Robert was booked in Frisco and released on a $3,500 bond the same day. He had reportedly come to the town to record a podcast at a local cigar lounge, New York Post reported.
Did Robert O’Neill kill Osama bin Laden?
Robert told Esquire in a 2013 interview that he had killed Laden during Operation Neptune Spear in May 2011. He even recounted the story in his memoir, ‘The Operator.’ However, the US government neither confirmed nor denied his claims. At the time, many other special forces personnel protested Robert’s violation of "a code of silence that forbids them from publicly taking credit for their actions."

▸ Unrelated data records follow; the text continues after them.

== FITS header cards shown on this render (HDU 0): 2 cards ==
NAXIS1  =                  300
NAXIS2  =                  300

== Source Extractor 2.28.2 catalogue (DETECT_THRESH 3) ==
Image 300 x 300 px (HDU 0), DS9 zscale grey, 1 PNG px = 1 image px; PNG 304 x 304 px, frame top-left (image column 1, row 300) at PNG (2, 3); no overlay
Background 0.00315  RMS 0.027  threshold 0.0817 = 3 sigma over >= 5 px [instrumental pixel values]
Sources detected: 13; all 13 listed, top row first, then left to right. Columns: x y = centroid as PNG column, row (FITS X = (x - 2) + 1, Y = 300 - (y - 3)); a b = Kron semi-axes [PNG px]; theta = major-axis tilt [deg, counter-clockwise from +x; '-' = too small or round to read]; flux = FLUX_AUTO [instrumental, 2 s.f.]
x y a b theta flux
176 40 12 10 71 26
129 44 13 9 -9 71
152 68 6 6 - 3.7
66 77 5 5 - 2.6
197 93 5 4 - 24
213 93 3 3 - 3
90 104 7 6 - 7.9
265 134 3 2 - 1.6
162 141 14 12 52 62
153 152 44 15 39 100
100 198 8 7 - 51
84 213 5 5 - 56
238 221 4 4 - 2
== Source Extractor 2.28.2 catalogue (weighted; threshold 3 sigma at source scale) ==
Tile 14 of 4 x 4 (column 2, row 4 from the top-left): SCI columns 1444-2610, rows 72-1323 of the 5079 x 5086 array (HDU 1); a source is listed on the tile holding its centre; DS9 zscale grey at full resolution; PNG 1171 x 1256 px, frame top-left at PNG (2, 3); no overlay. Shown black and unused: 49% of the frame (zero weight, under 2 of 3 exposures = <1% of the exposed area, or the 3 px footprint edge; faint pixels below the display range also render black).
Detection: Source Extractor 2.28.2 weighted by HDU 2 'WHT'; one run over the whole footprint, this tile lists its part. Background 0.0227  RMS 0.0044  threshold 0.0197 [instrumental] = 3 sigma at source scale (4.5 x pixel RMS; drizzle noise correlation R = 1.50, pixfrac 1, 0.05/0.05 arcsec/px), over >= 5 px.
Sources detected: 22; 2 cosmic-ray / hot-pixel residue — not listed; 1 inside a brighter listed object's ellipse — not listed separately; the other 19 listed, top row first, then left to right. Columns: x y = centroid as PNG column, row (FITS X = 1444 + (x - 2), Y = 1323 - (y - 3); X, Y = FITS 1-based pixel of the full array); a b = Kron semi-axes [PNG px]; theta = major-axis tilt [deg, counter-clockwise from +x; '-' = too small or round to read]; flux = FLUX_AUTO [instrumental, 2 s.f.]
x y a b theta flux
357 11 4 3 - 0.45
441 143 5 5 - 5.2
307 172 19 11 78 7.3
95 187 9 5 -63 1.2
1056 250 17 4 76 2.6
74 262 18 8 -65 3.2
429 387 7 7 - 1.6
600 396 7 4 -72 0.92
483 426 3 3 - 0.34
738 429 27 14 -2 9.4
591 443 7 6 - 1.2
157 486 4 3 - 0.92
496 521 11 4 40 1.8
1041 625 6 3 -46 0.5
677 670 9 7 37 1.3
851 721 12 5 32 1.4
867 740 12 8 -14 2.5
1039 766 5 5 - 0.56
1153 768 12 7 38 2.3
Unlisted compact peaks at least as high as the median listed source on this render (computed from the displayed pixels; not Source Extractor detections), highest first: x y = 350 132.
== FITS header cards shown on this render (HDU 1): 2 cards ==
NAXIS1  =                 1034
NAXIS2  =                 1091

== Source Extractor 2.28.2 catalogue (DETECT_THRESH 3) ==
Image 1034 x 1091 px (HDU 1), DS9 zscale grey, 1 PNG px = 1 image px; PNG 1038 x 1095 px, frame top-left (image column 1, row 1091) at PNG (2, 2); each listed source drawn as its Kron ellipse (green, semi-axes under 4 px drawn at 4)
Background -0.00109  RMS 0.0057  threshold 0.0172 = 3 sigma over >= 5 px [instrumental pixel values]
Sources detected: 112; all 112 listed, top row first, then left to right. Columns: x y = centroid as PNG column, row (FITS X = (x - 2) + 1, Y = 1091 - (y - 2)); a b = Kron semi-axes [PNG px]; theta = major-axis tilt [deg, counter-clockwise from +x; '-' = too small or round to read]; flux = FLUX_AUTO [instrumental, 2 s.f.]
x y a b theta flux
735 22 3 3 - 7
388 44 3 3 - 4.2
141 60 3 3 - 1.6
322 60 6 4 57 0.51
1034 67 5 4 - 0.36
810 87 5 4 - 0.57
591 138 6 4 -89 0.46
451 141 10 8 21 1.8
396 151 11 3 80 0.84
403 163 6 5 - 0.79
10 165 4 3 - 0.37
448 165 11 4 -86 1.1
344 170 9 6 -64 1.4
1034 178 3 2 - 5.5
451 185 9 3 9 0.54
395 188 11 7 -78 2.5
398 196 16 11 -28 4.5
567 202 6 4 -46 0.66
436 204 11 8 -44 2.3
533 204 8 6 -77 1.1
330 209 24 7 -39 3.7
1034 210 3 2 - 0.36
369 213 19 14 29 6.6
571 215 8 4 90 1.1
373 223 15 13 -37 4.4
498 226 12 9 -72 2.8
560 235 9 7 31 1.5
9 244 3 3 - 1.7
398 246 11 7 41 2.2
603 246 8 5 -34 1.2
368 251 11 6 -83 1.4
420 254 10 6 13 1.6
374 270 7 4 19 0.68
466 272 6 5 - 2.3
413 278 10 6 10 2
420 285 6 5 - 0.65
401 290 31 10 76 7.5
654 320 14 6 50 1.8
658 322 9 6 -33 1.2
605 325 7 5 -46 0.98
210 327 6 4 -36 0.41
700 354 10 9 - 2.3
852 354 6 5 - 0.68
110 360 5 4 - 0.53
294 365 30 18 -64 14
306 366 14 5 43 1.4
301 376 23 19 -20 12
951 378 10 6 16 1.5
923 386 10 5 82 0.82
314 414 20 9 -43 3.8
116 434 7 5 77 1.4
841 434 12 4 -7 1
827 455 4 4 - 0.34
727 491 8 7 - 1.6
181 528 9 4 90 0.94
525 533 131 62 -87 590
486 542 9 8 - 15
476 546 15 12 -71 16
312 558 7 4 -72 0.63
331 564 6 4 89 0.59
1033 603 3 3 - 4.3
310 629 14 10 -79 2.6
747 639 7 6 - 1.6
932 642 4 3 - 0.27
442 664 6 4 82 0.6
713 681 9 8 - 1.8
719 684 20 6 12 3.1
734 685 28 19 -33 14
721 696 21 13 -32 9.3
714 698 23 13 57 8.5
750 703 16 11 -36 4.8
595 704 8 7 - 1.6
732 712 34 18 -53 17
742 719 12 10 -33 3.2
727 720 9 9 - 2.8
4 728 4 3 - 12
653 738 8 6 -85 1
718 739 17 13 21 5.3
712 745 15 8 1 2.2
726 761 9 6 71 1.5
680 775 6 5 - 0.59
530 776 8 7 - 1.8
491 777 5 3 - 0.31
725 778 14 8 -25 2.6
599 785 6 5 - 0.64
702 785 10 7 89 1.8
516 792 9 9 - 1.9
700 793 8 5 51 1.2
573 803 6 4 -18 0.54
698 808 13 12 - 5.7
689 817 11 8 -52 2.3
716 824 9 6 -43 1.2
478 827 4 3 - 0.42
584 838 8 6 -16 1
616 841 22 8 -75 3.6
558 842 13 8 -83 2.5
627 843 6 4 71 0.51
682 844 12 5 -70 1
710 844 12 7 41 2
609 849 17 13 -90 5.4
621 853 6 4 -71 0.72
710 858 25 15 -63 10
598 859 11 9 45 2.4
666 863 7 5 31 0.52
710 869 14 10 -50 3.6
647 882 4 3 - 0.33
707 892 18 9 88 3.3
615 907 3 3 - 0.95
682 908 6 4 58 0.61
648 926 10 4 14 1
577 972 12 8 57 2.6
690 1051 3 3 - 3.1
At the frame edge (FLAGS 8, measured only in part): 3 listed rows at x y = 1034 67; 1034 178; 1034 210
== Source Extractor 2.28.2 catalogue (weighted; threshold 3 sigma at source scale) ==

Rear Admiral Brian L. Losey and Force Master Chief Michael Magaraci encouraged all Navy SEALs to abide by the rule. They said, “At Naval Special Warfare's core is the SEAL ethos […] A critical tenant [sic] of our ethos is 'I do not advertise the nature of my work, nor seek recognition for my actions.' Our ethos is a life-long commitment and obligation, both in and out of the service. Violators of our ethos are neither teammates in good standing, nor teammates who represent Naval Special Warfare."
Robert, in an interview with CBS News, said that “it's a difficult secret to keep.” “Everyone was proud. I think it was apparent that we had done it,” he said.
Robert J. O’Neill’s run-ins with the law
The recent arrest is not Robert’s first run-in with the law. He was reportedly banned by Delta Airlines for refusing to wear a mask in 2020 amid the Covid-19 pandemic. Authorities busted him for driving drunk in Montana in 2016, but prosecutors later dropped the charges. Notably, Robert backed Armed Forces Brewing Co., a Virginia microbrewery that came into being amid the Bud Light controversy. Budlight’s sponsorship of LGBTQ influencer Dylan Mulvaney had stirred up a huge debate.